The developer requested a clarification when it reduced the project size from seventeen homes to fourteen homes. It again wrote to DEP pointing out that the initially referenced CAFRA permit had been amended “to specify specific lots to which its sewer connection prohibition applied, rather than [a] general reference to properties” in a generalized area. It also pointed out that its own lot was not included. The DEP responded, again by making reference to the original CAFRA permit (before its amendment). It also rejected the method by which the high water line had been located by the developer’s engineer. When the developer “requested an adjudicatory hearing in the [Office of Administrative Law], disputing that [the DEP] had jurisdiction ... and that its engineering plans were deficient,” DEP denied the request under the theory that “its jurisdictional determination ‘constitute[d] the final agency action and [was] not a contested case for which a hearing may be granted in the [Office of Administrative Law].’”

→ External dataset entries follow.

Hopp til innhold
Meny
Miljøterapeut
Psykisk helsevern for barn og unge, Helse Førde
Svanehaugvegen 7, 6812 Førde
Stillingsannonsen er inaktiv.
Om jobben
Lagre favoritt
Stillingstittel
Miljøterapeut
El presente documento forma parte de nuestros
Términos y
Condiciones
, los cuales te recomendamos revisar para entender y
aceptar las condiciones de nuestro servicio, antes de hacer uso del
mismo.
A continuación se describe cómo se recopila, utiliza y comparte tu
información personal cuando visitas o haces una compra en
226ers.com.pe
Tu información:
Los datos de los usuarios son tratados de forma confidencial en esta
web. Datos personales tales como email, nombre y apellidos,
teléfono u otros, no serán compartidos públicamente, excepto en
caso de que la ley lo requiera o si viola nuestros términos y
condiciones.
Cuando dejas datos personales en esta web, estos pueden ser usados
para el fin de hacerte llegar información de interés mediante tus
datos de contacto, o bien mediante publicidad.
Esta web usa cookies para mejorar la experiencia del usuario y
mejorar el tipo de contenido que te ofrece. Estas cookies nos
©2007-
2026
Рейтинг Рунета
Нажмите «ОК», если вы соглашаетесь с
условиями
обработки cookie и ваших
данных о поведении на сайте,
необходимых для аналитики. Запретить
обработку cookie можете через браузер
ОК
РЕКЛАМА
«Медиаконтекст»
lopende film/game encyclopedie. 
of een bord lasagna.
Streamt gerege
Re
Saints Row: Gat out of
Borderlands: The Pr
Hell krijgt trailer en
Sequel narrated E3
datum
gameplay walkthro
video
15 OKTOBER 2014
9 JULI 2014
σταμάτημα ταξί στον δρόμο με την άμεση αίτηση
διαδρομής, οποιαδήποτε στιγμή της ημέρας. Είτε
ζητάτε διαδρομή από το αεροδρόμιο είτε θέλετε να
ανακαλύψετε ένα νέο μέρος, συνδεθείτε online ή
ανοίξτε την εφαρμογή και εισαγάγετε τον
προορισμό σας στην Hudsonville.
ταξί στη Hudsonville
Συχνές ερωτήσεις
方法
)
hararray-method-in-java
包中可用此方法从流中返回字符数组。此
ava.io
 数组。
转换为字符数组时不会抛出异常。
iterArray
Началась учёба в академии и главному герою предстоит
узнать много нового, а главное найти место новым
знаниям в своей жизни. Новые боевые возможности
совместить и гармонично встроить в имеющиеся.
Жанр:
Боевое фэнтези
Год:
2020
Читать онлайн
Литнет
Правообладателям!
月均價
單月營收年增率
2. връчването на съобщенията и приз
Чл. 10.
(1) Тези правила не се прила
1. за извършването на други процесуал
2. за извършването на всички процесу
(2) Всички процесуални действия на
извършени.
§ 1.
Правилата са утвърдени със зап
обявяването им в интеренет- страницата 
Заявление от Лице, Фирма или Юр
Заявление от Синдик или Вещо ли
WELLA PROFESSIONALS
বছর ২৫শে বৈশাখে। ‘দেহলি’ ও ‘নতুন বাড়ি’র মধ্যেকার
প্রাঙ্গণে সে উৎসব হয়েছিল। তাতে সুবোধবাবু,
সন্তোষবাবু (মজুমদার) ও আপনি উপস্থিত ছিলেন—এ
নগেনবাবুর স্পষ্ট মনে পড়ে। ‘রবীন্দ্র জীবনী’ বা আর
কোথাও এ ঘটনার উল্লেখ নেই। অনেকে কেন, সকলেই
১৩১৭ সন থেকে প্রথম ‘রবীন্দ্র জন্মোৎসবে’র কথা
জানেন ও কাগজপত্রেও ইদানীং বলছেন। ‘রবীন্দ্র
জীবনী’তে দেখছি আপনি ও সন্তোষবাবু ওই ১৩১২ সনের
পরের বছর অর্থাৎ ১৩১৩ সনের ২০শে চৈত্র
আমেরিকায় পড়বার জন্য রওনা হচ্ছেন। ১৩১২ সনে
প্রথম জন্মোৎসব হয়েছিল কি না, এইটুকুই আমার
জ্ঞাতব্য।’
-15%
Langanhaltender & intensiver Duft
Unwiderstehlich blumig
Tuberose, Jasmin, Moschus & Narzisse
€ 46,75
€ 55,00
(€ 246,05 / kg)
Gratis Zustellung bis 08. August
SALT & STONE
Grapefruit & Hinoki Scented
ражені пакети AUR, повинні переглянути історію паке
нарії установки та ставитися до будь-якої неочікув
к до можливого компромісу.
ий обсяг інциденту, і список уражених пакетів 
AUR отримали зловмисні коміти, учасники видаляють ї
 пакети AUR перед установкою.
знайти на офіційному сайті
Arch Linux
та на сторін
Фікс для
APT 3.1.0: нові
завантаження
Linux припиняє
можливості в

The developer went to the Appellate Division. The Court recognized that the initial sewer connection restriction may have been intended to cover an area of the island where the developer planned to build homes. The initial CAFRA permit issued to the municipality with respect to sewer connections was twice amended, eventually to “more specifically define its scope by designating by block and lot numbers the properties to which it applied.” As a consequence, the developer’s property was not included in the sewer line tie-in restriction of the CAFRA permit as amended. The Court understood that to be “consistent with the reason the restriction was imposed in the first place.” Even though the decision of an administrative agency carries a presumption of reasonableness, a court will reverse such a decision if it is found to be arbitrary, capricious or unreasonable or if it is “not supported by substantial credible evidence in the record as a whole.” In fact, “[a]n agency decision that is manifestly erroneous is not entitled to judicial deference and must be set aside.” Here, the DEP relied on the original provision of the subject CAFRA permit. “It ignored the fact that the permit was thrice amended since its [original issuance].” As amended, the permit certainly did not apply to the developer’s property. Consequently, DEP’s “finding that it possessed jurisdiction requiring issuance of a CAFRA permit based upon [the unamended, earlier CAFRA permit was not supported by the record and [was] clearly erroneous.” For that reason the Appellate Division reversed the DEP’s determination.

As to the issue of whether the developer’s engineering plan accurately located the mean high water mark, the Court looked at the two specific deficiencies alleged by the DEP. One was an alleged failure to use the National Ocean Service benchmark and the failure to mark the benchmark and tide station used on the survey. The second deficiency was that DEP wanted the information to be updated “to reflect the recently updated National Tidal Datum Epoch (1983-2001).” The developer contended that a note on its survey contained the required benchmark and station information. It also contended that it, in fact, used the proper Epoch. This was a factual dispute on the record where the DEP was taking “the position that its jurisdictional determination ‘constitute[d] final agency action and [was] not a contested case for which a hearing may be granted in the [Office of Administrative Law].” The Court rejected that position. It held that “[w]here material disputed facts pertaining to jurisdiction exist, the agency must grant a plenary hearing for resolution of those facts. ... To rule otherwise would subject to the caprice of the agency the rights of individuals who make a prima facie showing of facts which, if established, would result in jurisdiction or lack of it, whichever the case may be, if this agency simply rejects those facts.”